For me to leave the biggest prize on the table without even reaching out for it
is insane.
But even with a PhD, the Phoenix has not finished rising again
yet. There is still the little matter of getting a real job. I have been on the
periphery of gainful employment since a near fatal wreck in October of 2000.
That is not to say I haven’t been working all that time, but much of that work
has been on my education. As an undergrad, I worked part-time writing news and
full-time on getting excellent grades. As an MA graduate student, I worked as a
teaching associate at California State University, Sacramento while I also
worked more than full-time earning my MA. As a doctoral student at LSU, I also worked
part-time as a TA and much more than full time on my own coursework. A nine to
five, 40-hour workweek is not something I would even recognize anymore. There has
not been a single moment in my graduate studies when there wasn’t something on
my plate, something I could be doing… something I should be doing.

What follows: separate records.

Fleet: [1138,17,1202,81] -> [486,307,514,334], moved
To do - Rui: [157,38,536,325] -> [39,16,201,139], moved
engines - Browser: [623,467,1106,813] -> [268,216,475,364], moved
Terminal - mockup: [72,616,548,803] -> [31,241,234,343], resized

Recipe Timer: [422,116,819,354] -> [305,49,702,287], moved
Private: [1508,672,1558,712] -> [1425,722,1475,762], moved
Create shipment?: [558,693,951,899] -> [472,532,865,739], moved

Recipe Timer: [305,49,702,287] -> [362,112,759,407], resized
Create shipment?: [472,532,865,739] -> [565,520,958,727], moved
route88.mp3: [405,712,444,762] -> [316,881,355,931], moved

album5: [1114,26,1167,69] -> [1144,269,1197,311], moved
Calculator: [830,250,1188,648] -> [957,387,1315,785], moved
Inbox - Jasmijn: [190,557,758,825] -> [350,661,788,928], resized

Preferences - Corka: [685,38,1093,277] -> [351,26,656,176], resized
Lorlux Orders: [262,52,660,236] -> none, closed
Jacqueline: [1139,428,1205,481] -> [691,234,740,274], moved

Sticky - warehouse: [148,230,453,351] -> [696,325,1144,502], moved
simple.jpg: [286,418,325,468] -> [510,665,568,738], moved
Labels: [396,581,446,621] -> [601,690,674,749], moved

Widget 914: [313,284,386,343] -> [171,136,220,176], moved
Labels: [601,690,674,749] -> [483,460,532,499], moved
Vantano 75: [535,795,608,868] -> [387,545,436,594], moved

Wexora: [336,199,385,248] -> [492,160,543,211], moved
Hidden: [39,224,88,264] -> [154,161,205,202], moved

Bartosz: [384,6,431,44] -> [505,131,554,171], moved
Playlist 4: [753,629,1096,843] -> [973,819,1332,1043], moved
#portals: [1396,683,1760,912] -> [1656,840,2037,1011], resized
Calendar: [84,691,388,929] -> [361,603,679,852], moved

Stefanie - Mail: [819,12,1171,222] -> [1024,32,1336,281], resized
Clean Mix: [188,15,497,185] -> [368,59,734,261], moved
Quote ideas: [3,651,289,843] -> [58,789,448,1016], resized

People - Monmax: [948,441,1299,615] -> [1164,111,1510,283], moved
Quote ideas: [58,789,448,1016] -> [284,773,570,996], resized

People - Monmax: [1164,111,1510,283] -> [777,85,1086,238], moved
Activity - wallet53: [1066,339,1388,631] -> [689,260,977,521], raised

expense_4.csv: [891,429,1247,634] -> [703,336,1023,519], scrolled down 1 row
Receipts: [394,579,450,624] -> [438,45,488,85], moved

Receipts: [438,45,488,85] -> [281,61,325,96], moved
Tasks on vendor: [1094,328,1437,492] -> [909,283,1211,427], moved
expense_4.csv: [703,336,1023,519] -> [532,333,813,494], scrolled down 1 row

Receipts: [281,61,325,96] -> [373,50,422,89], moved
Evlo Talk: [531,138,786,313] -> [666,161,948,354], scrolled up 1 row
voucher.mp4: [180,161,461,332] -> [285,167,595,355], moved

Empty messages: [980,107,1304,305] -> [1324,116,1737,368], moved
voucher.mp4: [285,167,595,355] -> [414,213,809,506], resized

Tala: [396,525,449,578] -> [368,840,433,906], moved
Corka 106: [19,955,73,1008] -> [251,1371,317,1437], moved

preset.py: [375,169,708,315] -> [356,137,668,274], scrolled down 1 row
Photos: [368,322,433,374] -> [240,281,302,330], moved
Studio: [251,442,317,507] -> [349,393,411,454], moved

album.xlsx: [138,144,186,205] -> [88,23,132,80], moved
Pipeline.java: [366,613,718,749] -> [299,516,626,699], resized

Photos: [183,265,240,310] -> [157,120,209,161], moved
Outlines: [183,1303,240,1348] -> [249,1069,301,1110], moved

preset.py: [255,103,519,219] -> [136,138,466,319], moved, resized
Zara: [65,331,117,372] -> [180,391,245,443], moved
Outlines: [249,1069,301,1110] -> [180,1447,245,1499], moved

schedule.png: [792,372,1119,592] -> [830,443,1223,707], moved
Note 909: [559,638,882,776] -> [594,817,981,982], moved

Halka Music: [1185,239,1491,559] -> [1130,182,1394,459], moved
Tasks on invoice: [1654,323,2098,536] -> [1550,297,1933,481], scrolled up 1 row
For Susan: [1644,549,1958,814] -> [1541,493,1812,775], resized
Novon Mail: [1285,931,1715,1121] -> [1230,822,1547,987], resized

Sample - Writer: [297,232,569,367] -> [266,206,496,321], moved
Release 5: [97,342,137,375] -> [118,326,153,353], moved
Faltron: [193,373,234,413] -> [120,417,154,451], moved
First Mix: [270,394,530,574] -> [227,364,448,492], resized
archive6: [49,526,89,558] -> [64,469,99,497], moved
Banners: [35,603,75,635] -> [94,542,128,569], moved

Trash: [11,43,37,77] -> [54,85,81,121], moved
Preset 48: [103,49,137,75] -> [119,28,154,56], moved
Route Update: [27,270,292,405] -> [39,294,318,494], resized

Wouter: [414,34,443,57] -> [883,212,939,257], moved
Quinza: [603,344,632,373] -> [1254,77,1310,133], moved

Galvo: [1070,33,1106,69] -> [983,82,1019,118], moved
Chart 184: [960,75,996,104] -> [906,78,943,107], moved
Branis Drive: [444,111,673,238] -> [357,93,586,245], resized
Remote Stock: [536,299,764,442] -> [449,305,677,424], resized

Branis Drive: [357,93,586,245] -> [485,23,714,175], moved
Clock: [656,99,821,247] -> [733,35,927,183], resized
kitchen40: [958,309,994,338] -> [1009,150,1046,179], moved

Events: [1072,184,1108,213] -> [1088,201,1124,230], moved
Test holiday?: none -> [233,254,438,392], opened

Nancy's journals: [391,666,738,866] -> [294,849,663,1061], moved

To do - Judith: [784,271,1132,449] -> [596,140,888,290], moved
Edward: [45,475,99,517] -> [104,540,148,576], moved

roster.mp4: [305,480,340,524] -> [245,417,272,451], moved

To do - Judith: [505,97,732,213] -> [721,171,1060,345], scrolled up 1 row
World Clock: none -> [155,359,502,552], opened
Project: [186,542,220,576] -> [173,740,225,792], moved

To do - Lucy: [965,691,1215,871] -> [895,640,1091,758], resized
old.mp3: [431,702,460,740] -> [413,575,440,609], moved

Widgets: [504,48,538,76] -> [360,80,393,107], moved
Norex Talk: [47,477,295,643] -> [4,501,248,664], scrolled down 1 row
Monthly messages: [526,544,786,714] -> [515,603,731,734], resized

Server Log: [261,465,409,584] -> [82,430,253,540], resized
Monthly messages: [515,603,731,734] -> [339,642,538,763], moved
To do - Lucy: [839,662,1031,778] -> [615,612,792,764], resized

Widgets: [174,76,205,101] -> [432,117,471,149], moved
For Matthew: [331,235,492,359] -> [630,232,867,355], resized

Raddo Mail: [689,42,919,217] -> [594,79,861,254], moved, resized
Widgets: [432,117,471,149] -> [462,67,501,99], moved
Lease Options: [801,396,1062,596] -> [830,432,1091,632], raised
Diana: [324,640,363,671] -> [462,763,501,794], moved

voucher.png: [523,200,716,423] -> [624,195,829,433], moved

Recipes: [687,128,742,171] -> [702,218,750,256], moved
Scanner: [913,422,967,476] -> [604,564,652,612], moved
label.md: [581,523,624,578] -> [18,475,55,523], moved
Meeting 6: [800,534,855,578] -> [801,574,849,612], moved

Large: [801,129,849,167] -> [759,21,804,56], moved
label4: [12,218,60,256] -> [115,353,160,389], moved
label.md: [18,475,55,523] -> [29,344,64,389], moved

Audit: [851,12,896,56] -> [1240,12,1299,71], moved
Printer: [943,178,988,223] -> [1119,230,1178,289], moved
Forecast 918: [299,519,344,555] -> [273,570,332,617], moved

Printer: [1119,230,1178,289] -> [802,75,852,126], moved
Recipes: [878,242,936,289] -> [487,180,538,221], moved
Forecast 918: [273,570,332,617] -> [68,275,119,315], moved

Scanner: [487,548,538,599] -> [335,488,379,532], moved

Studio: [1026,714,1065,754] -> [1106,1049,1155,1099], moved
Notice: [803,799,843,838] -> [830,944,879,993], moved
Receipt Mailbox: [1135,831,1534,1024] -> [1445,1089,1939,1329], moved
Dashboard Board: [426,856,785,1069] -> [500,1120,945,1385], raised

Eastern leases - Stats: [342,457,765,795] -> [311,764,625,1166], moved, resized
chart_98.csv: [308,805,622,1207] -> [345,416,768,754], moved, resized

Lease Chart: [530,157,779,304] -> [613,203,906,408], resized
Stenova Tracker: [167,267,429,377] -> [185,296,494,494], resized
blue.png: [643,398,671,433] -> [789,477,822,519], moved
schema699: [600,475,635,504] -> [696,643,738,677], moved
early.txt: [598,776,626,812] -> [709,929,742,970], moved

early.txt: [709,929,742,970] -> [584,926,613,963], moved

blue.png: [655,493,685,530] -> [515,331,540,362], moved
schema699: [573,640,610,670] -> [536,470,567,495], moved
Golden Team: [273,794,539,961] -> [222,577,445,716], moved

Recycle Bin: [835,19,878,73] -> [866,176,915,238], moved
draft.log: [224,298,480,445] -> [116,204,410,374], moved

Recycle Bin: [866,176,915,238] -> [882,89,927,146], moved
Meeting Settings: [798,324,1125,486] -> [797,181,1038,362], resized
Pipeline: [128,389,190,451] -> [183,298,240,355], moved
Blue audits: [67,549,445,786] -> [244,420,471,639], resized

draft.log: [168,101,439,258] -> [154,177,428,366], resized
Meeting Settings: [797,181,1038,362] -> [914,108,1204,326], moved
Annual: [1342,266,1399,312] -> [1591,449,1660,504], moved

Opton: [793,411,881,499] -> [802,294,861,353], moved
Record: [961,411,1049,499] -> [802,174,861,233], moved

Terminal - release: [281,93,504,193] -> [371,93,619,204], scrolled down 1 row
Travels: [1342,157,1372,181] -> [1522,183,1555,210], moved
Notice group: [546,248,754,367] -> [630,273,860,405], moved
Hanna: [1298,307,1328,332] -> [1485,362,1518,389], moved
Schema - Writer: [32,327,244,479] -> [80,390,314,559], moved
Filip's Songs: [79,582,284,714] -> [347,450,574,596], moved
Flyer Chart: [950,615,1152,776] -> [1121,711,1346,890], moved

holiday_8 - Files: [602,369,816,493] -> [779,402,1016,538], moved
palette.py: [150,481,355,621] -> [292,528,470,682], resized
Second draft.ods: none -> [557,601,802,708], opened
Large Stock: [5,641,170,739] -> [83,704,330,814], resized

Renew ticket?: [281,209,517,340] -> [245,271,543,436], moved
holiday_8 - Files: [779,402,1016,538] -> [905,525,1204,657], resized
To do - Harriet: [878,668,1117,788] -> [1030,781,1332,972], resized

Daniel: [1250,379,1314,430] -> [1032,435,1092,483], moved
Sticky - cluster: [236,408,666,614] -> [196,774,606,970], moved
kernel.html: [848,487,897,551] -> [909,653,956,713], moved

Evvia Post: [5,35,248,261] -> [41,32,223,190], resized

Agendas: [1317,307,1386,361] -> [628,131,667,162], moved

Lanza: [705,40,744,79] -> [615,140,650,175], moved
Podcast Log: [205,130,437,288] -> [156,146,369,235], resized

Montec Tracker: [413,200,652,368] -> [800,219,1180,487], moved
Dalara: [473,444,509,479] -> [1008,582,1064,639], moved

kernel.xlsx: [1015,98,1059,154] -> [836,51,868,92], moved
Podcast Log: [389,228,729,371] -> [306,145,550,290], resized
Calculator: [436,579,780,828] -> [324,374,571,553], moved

I have spent most of the last four years in Baton Rouge. I
have never been that far away from home for that long in my entire 52 years on
the planet. Had I logically thought about the practical implications of a
doctoral degree, I probably would have decided the effort is not worth the
payoff. But there is a payoff that
defies logic. Hell, I defy logic. I
do and have done lots of things that I probably should not do, but in the grand
scheme of things, at least this thing has some merit. And when all is said and
done, I will have climbed that mountain. The key, then, is to not fall off it. I
don’t know how many flights the Phoenix has left.